Vernon E. Jordan, Jr. is a Senior Managing Director of Lazard Frères & Co. LLC in New York. He works with a diverse group of clients across a broad range of industries.
Prior to joining Lazard, Mr. Jordan was a Senior Executive Partner with the law firm of Akin Gump Strauss Hauer & Feld LLP, where he remains Senior Counsel. While there, Mr. Jordan practiced general, corporate, legislative and international law in Washington, D.C.
Before Akin Gump, Mr. Jordan held the following positions: President and Chief Executive Officer of the National Urban League, Inc.; Executive Director of the United Negro College Fund, Inc.; Director of the Voter Education Project of the Southern Regional Council; Attorney-Consultant, U.S. Office of Economic Opportunity; Assistant to the Executive Director of the Southern Regional Council; Georgia Field Director of the National Association for the Advancement of Colored People, and an attorney in private practice in Arkansas and Georgia.
Mr. Jordan’s presidential appointments include: the President’s Advisory Committee for the Points of Light Initiative Foundation; the Secretary of State’s Advisory Committee on South Africa; the Advisory Council on Social Security; the Presidential Clemency Board; the American Revolution Bicentennial Commission; the National Advisory Committee on Selective Service; and the Council of the White House Conference “To Fulfill These Rights.” In 1992, Mr. Jordan served as the Chairman of the Clinton Presidential Transition Team.
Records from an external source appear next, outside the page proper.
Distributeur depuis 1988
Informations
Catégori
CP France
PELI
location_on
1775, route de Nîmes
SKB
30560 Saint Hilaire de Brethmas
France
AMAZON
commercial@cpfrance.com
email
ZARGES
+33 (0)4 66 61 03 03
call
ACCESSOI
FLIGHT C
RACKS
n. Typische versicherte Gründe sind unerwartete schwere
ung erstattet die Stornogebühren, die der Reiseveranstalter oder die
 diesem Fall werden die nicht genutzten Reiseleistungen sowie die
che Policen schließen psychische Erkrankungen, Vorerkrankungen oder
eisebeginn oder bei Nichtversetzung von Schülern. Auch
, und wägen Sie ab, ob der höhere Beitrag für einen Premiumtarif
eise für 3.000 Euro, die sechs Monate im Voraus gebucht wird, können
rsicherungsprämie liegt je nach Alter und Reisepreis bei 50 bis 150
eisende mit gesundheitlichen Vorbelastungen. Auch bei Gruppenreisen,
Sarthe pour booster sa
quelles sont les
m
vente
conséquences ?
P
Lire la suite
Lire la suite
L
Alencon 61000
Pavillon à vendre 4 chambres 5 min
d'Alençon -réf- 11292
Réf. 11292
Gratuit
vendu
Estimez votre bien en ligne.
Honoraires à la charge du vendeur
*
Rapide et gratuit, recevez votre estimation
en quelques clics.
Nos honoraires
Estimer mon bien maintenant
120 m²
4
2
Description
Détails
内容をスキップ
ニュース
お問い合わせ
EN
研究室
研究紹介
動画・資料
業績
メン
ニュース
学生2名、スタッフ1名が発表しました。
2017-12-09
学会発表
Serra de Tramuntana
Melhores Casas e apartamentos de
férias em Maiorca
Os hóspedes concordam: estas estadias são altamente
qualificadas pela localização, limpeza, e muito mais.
Mr. Jordan’s corporate and other directorships include: American Express Company (Senior Advisor); Howard University (Trustee); International Advisory Board of Barrick Gold. He is a member of the Bars of Arkansas, the District of Columbia, Georgia and the U.S. Supreme Court. He is a member of the American Bar Association, the National Bar Association, the Council on Foreign Relations and The Bilderberg Meetings. Mr. Jordan is the author of Vernon Can Read! A Memoir (Public Affairs, 2001) and Make It Plain, Standing Up and Speaking Out (Public Affairs, 2008).